Ahli Konstruksi UCB Beberkan Kajian Kostruktif
Setelah menalaah, menganalisa dan mengkaji kasus mangkraknya tiga proyek (red), Ketua Pusat Studi Jasa Konstruksi (PSJK) Universitas Citra Bangsa (UCB) Kupang, Dr. Ir. Andreas W. Koreh, MT, mengungkapkan beberapa catatan kritis konstruktif terkait keberlanjutan proyak NTT Fair, Monumen Pancasila dan GOR Oepoi. Dikutip dari Pos Kupang.Com, belum lama ini, Andre Koreh mengunkapkan kekecewaannya terhadap Pemerintah Provinsi NTT yang terkesan membiarkan tiga bangunan mangkrak itu bertahun-tahun tak terjamah. Andre menilai Pemerintah seakan tidak “berniat” menuntaskannya, padahal pemerintahlah yang menggagas bangunan ini. Penegak hukum pun seperti tidak melihat ini sebagai sesuatu yang perlu diselidiki lebih jauh. Entah mengapa mereka enggan melakukan penyelidikan.
Ketua Ikatan Persatuan Insinyur Indonesia (IPII) Provinsi NTT ini, mengatakan, sebagai seorang birokrat yang pernah menangani pembangunan infrastruktur di NTT, ia mengingatkan kembali besarnya biaya pembangunan Gedung NTT Fair yang kurang lebih Rp 29 Miliar, Monumen Pancasila yang menelan biaya kurang lebih Rp 28 Miliar. Keduanya dibiayai melalui APBD Murni NTT TA 2017. Sementara itu, GOR Mini Oepoi menelan biaya kurang lebih Rp12 Miliar melalui kombinasi biaya APBN dan APBD NTT sejak tahun 2012. Total biaya untuk tiga bangunan itu, uang negara yang dialokasikan sekitar Rp70 Miliar.
Andre Koreh yang puluhan tahun berkarier di jajaran PUPR NTT ini, kembali menjelaskan dan menekankan kembali cerita singkat di balik pembangunan ketiga gedung pemerintah tersebut. Pertama, Gedung NTT Fair. Menurutnya, pekerjaan Gedung NTT Fair terhenti karena para pihak yang paling bertanggung jawab dikenakan sanksi pidana, baik Penyedia jasa, Pengguna Jasa maupun Pengawas, semuanya dikenakan sanksi pidana kurungan badan. Kasus yang didakwakan kepada mereka adalah “mark up progres” fisik atau menaikkan persentasi realisasi fisik proyek dari yang sebenarnya.

### TUGAS ANDA
Jawablah pertanyaan berikut berdasarkan bacaan tentang tiga proyek mangkrak di NTT.
1. Jabatan apa yang dipegang Dr. Ir. Andreas W. Koreh, MT, di Universitas Citra Bangsa (UCB) Kupang?
2. Berapa kurang lebih biaya pembangunan Monumen Pancasila?
3. Apa kasus yang didakwakan kepada para pihak yang bertanggung jawab atas pekerjaan Gedung NTT Fair?

### MATERI YANG DISEDIAKAN
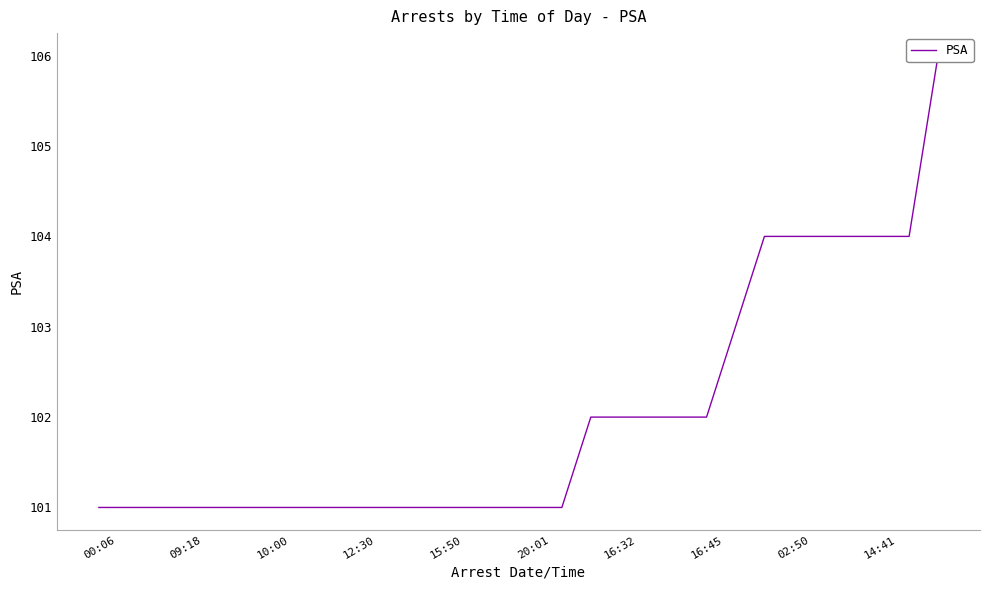

Which has a higher value, 14 or 15?

14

### HASIL TUGAS
1. Ia adalah Ketua Pusat Studi Jasa Konstruksi (PSJK) Universitas Citra Bangsa (UCB) Kupang.
2. Biayanya kurang lebih Rp 28 miliar.
3. Mereka didakwa melakukan "mark up progres" fisik, yaitu menaikkan persentase realisasi fisik proyek dari yang sebenarnya.